# Travel from Davao to Cotabato Risky



## fuji0001 (May 5, 2014)

If I want to travel by land from Davao to Cotobato, would that be a risky proposition or a big thumbs up? I would consider renting a car and driver to make the journey/ I understand that this may pass through less than friendly groups area of operation.


----------



## Asian Spirit (Mar 1, 2010)

fuji0001 said:


> If I want to travel by land from Davao to Cotobato, would that be a risky proposition or a big thumbs up? I would consider renting a car and driver to make the journey/ I understand that this may pass through less than friendly groups area of operation.


You're sure to get a lot of replies to you post question. The first thing I'm going to do is direct you to the *safety and travel warnings* at the
US Embassy Site in Manila. These are posted for good reason.

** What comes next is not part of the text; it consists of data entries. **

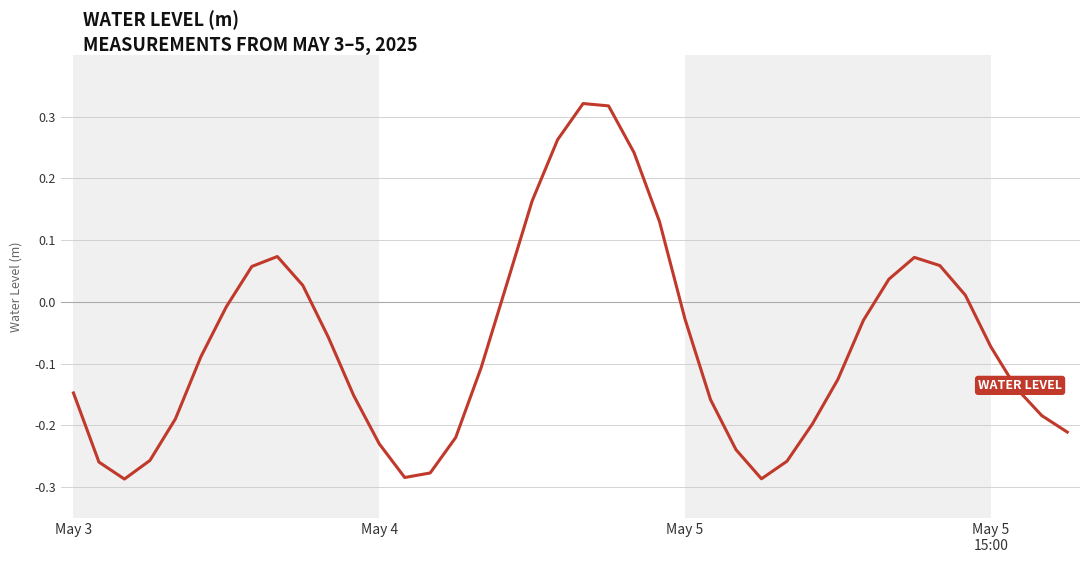

How many series are shown in this chart?

1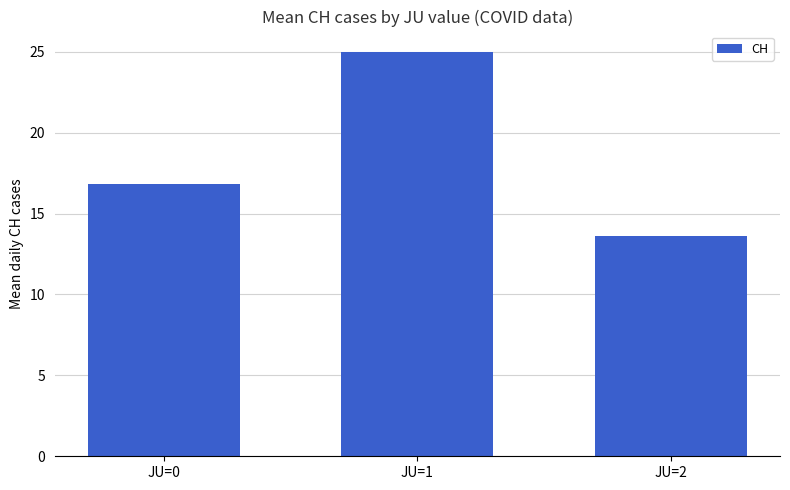

At which label is the value closest to 19?

JU=0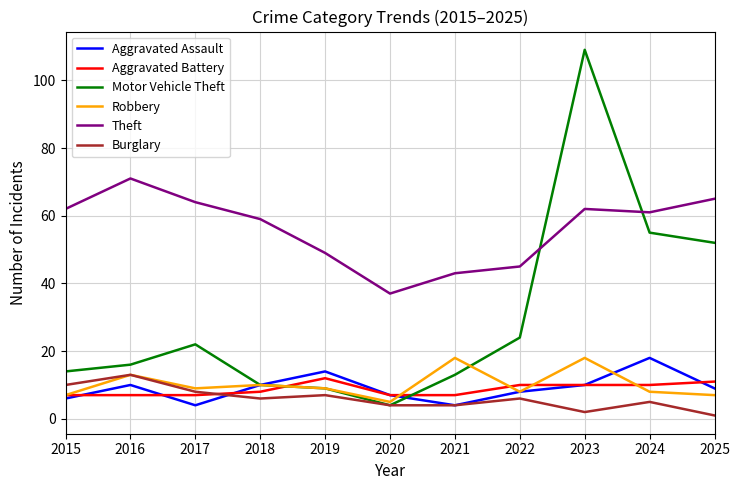

True or false: Theft has more than 1 interior local peaks.

True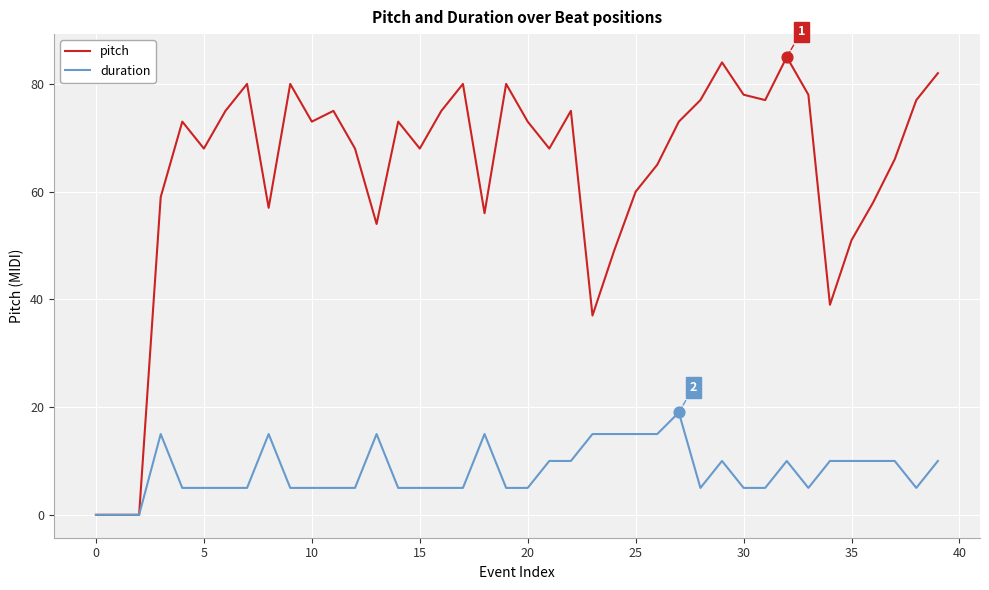

Which series has the largest total across all categories?

pitch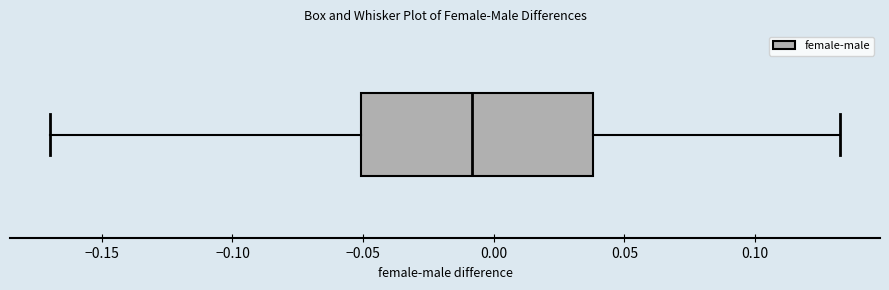

Read this box plot against the x-axis: the position of the median line, the range covered by the box, and the ends of both whiskers. The values are not printed on the chart, so give them approximately, as read against the axis.

median -0.010, box -0.050 to 0.040, whiskers -0.170 to 0.135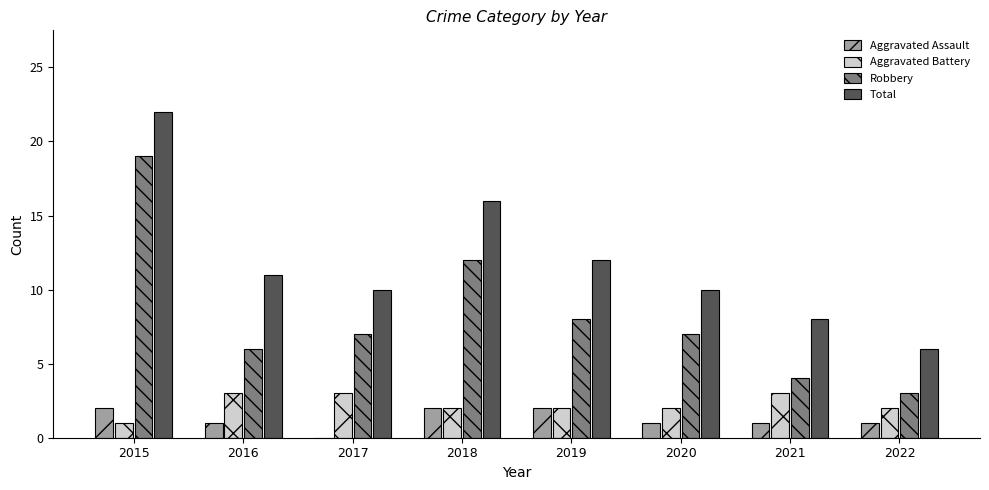

At which label does Total first exceed 11?

2015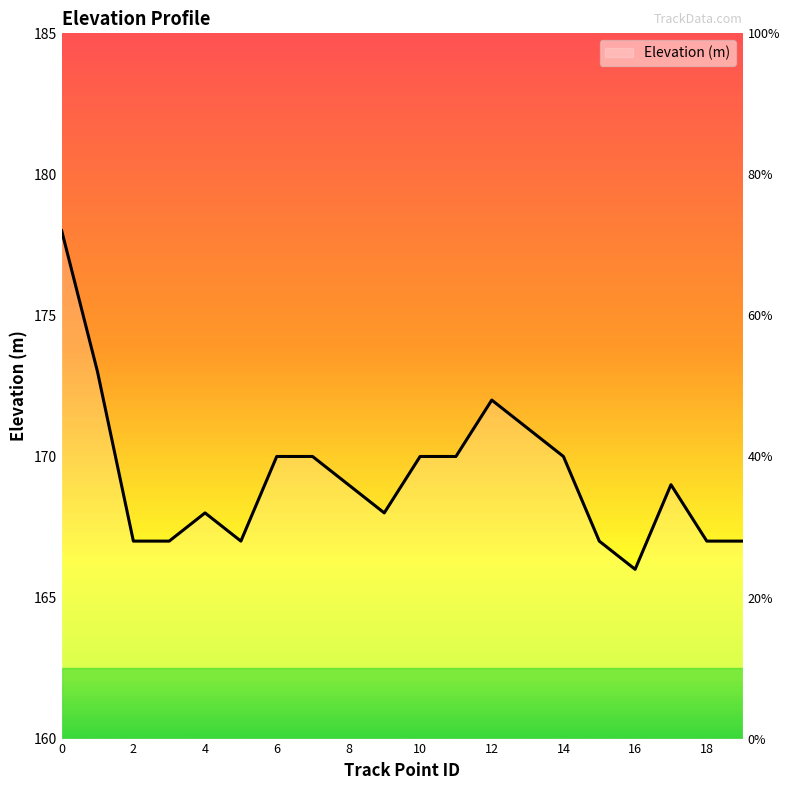

What is the difference between the values at 4 and 5?

1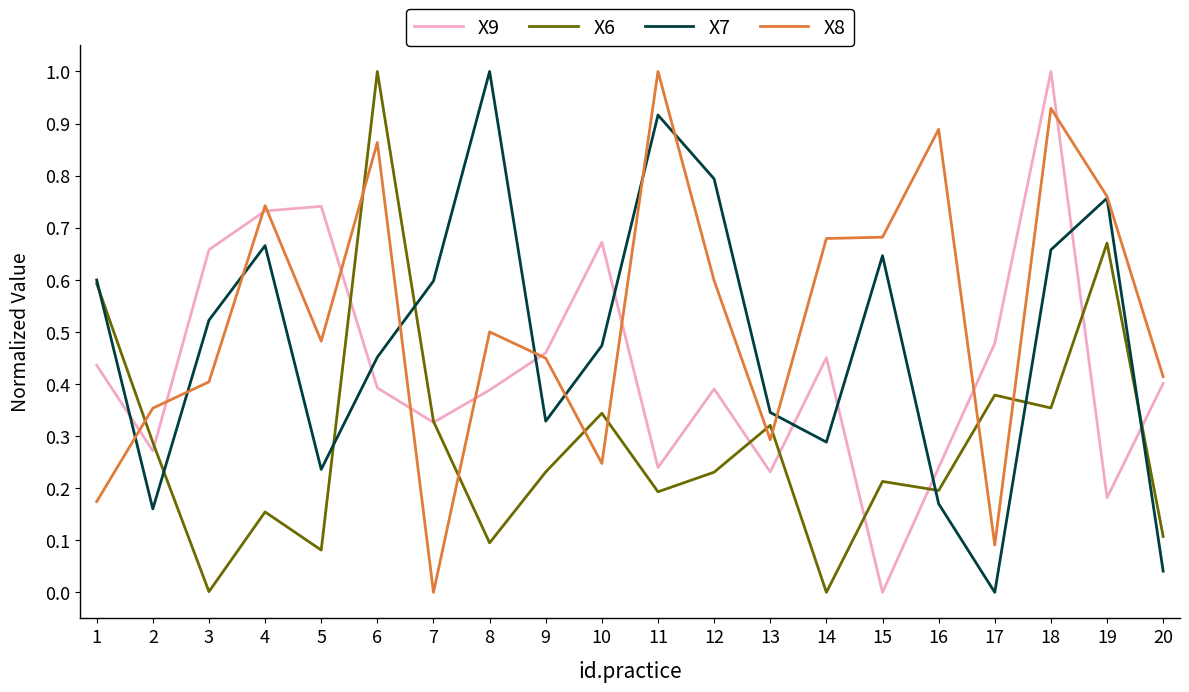

After their last crossing, which series has the higher values: X9 or X7?

X9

Many will travel all over those areas and swear they never have a problem and that it is safe. Sky diving is safe also--until your parachute fails to open. At that point it is no longer safe and it is too late to make other choices. 

That said, we all have to make choices in life but we are not free to escape the results or consequences of those choices.
I've lived here for many years and for myself? I would not travel to those areas at any time for any reason even if if I were being paid to do so.



Regards

Jet Lag


----------



## lefties43332 (Oct 21, 2012)

cotobato is a relatively unsafe zone......why gamble?


----------



## JRB__NW (Apr 8, 2015)

If I had to drive through a risky area I sure wouldn't want someone else at the wheel. You're just a sitting duck then. Drive it yourself, have tinted windows and maximum situational awareness, and be prepared to use the vehicle as a weapon.


----------



## fmartin_gila (May 15, 2011)

There is an airport at both ends. Just food for thought

Fred


----------



## pakawala (Sep 10, 2014)

If you are that concerned, you could easily find a "legally armed" off duty or retired PNP who would otherwise be standing by to do the trip with you. Offer a small fee & give him bus money for the return trip.


----------